THE PROBLEM: Once you reach the line that contains "The patient sits in a chair.", retype it and every line after it exactly, ending with the last line of the entries.

(Transcribed page contents)
■ ■ ■ ■ ■
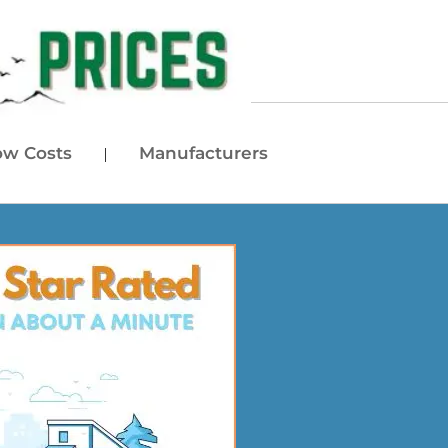
w Costs
Manufacturers
|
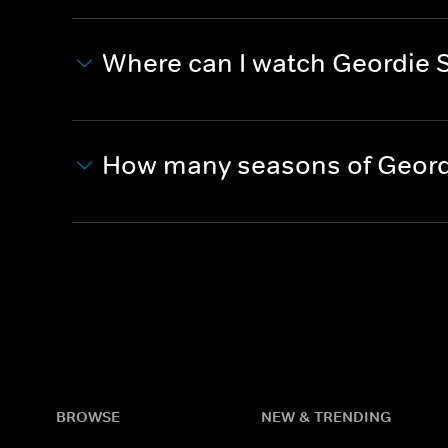
Where can I watch Geordie 
How many seasons of Geord
BROWSE
NEW & TRENDING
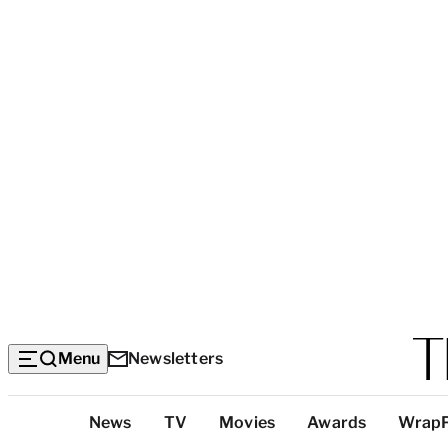
Menu
Newsletters
Top
News
TV
Movies
Awards
Wrap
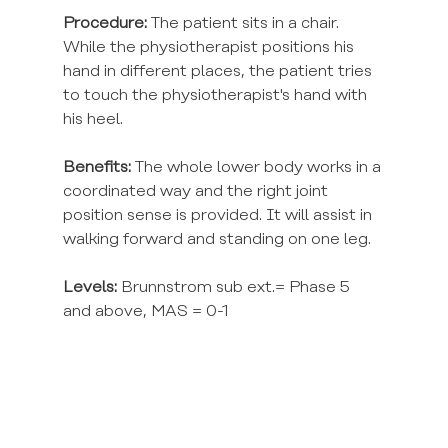
Procedure:
 The patient sits in a chair. 
While the physiotherapist positions his 
hand in different places, the patient tries 
to touch the physiotherapist's hand with 
his heel.
Benefits:
 The whole lower body works in a 
coordinated way and the right joint 
position sense is provided. It will assist in 
walking forward and standing on one leg.
Levels:
 Brunnstrom sub ext.= Phase 5 
and above, MAS = 0-1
■ ■ ■ ■ ■
REPLY:
 The patient sits in a chair. 
While the physiotherapist positions his 
hand in different places, the patient tries 
to touch the physiotherapist's hand with 
his heel.
Benefits:
 The whole lower body works in a 
coordinated way and the right joint 
position sense is provided. It will assist in 
walking forward and standing on one leg.
Levels:
 Brunnstrom sub ext.= Phase 5 
and above, MAS = 0-1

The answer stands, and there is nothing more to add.